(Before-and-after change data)
⟨
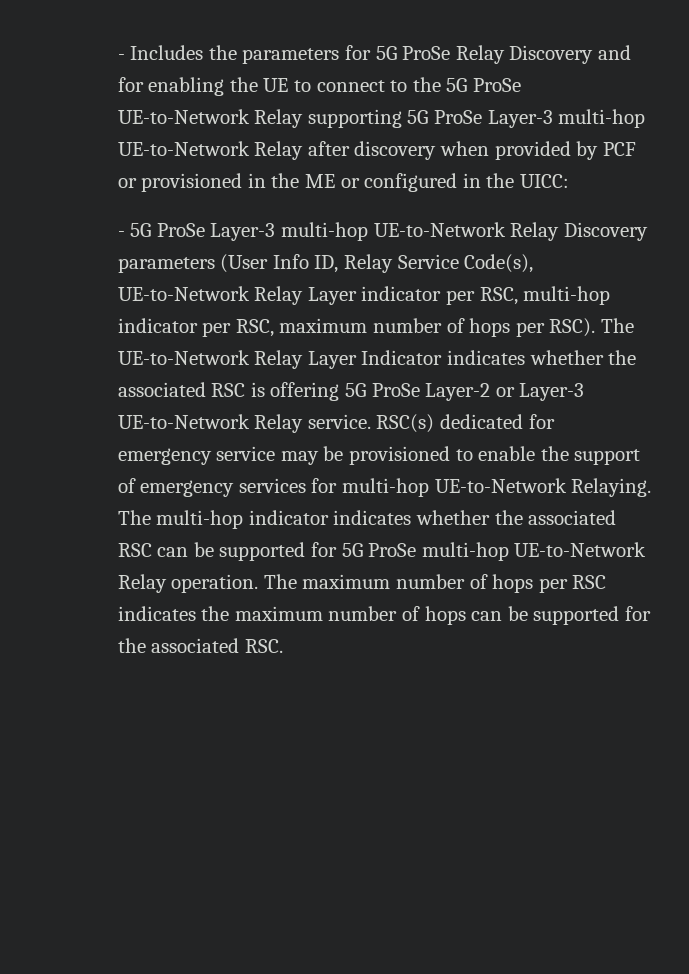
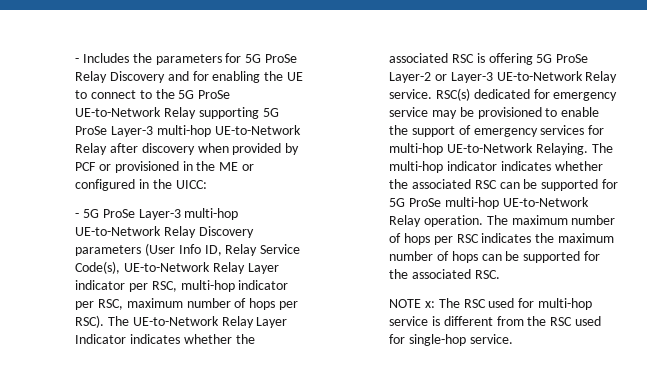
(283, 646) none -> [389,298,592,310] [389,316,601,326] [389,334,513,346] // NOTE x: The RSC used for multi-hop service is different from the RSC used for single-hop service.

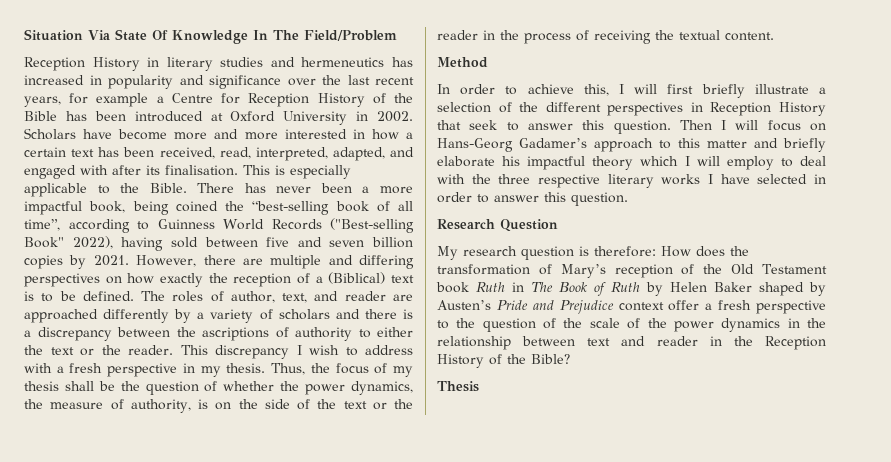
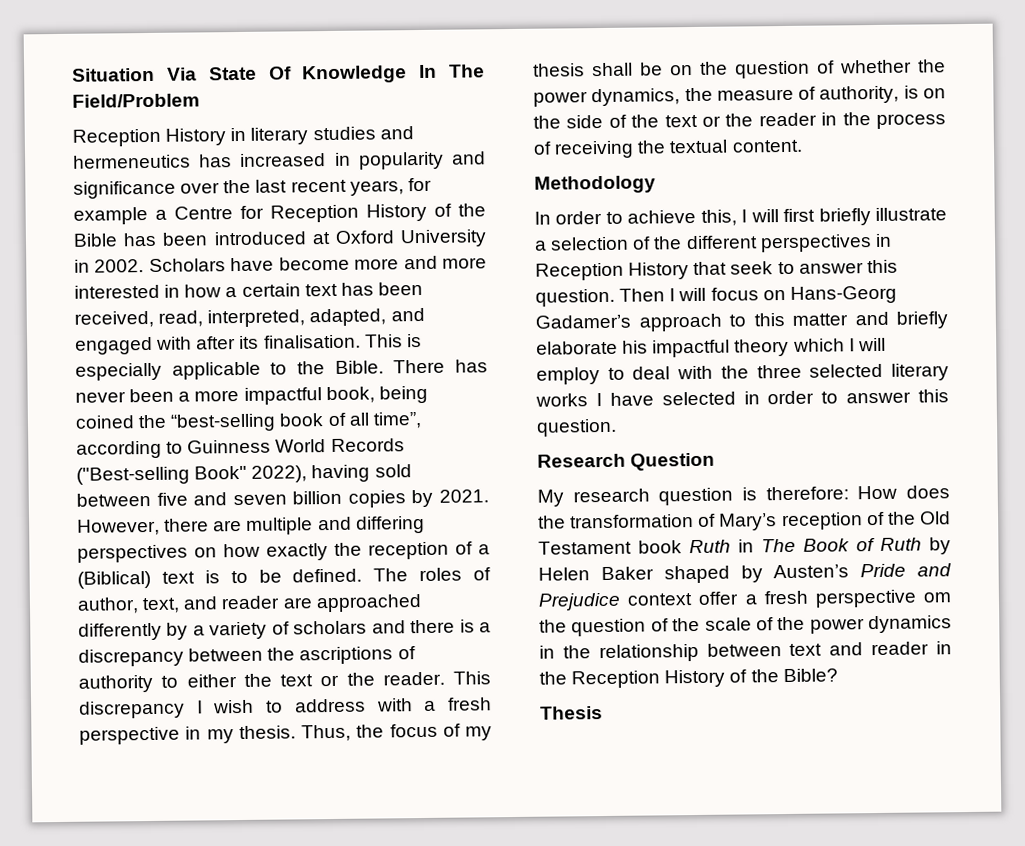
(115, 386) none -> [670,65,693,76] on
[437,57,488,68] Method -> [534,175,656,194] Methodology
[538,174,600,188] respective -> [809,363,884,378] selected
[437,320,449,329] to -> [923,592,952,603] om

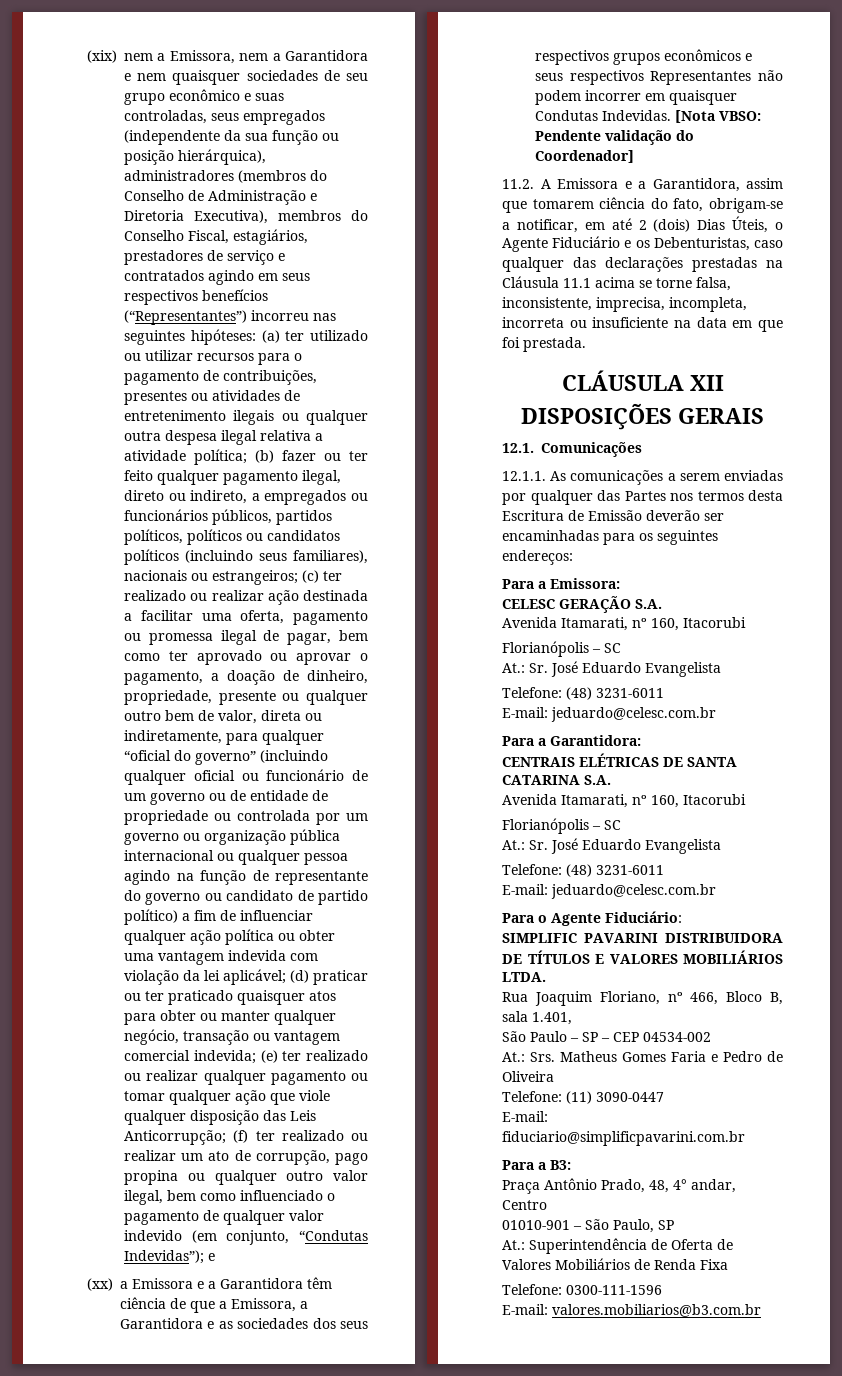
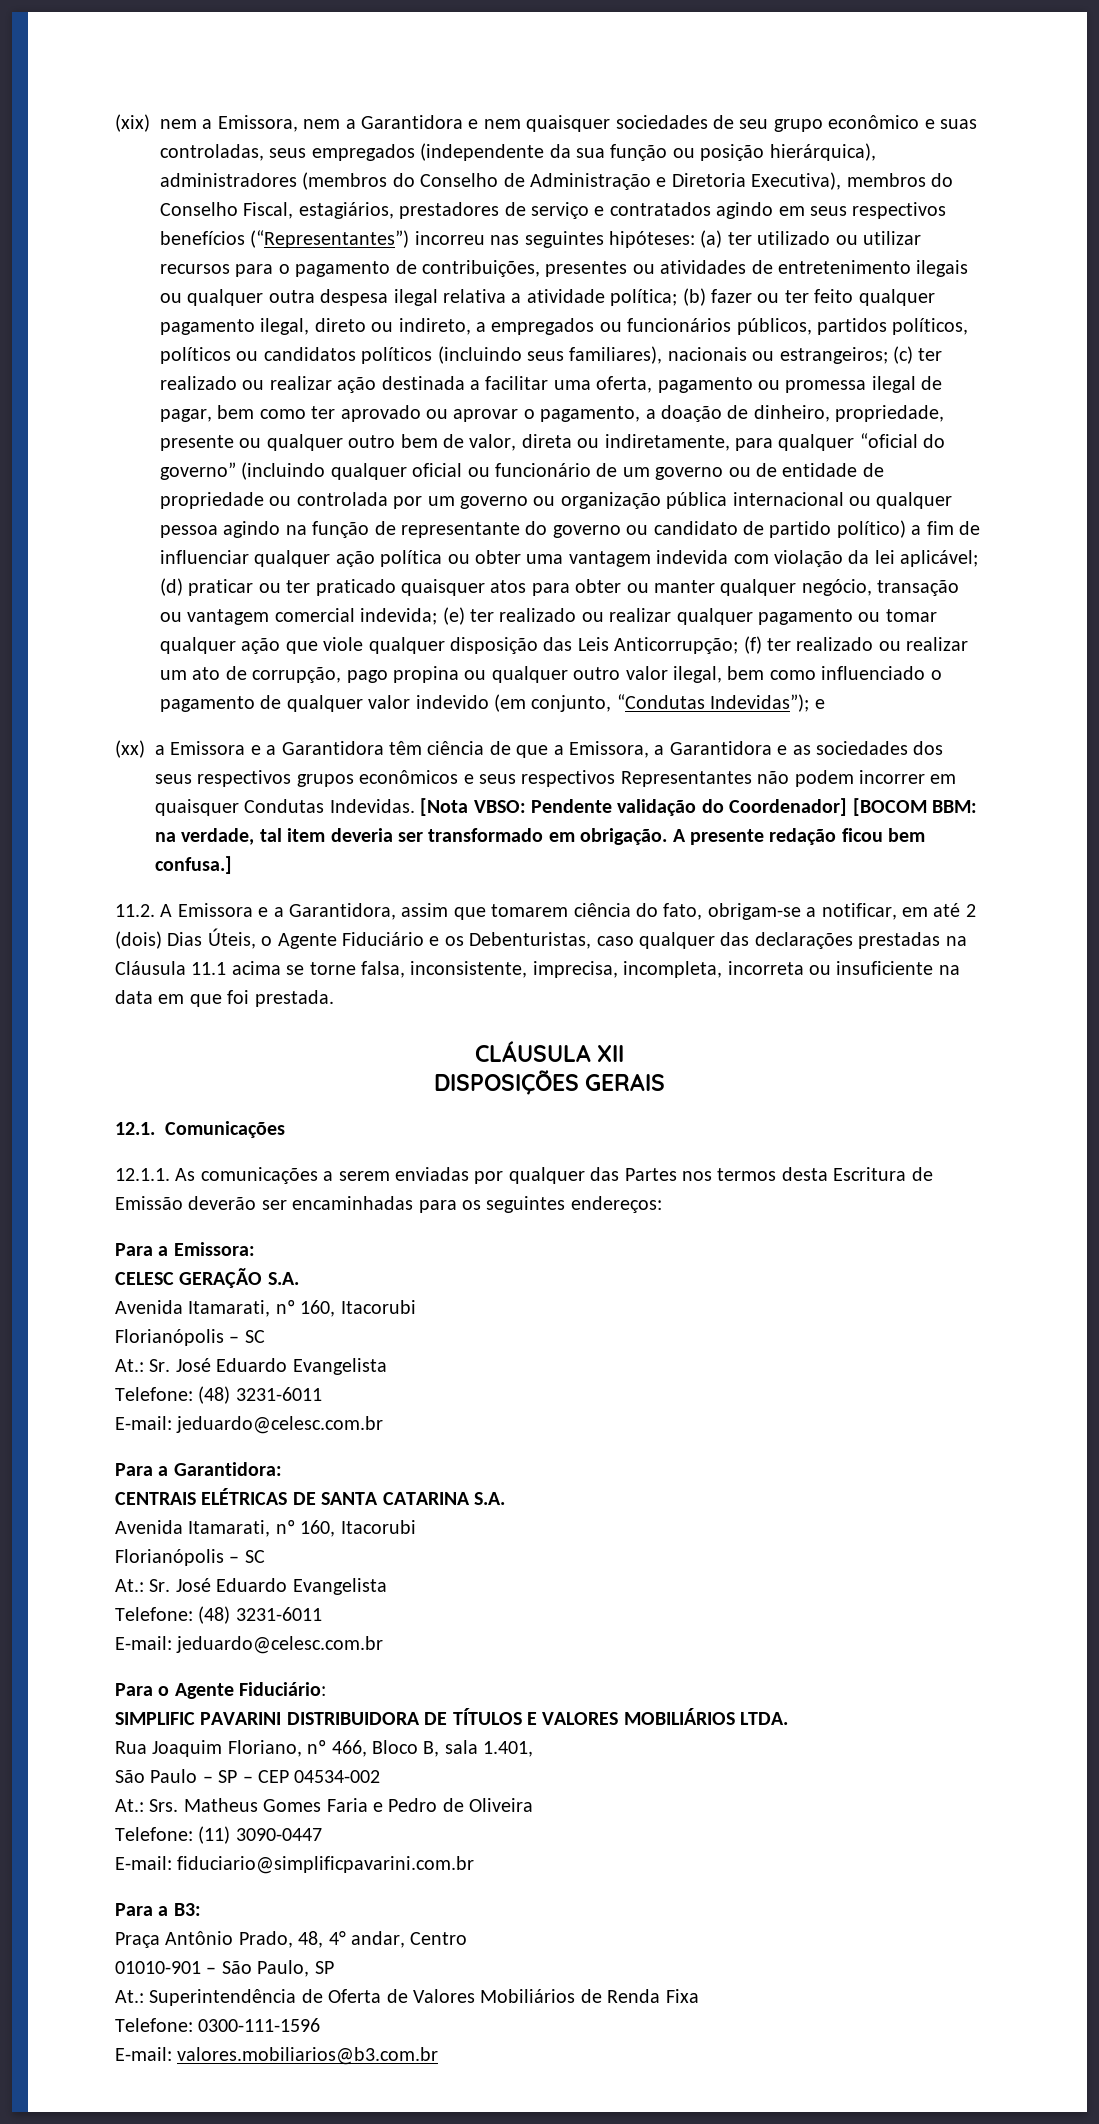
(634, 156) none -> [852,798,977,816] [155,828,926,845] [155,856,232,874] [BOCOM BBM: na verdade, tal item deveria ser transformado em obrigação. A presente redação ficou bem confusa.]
⟩
■ ABOUT THIS EXERCISE: The records above need to be copied exactly, though not their pictures.

■ EXPECTED ANSWER:
(283, 646) none -> [389,298,592,310] [389,316,601,326] [389,334,513,346] // NOTE x: The RSC used for multi-hop service is different from the RSC used for single-hop service.

(115, 386) none -> [670,65,693,76] on
[437,57,488,68] Method -> [534,175,656,194] Methodology
[538,174,600,188] respective -> [809,363,884,378] selected
[437,320,449,329] to -> [923,592,952,603] om

(634, 156) none -> [852,798,977,816] [155,828,926,845] [155,856,232,874] [BOCOM BBM: na verdade, tal item deveria ser transformado em obrigação. A presente redação ficou bem confusa.]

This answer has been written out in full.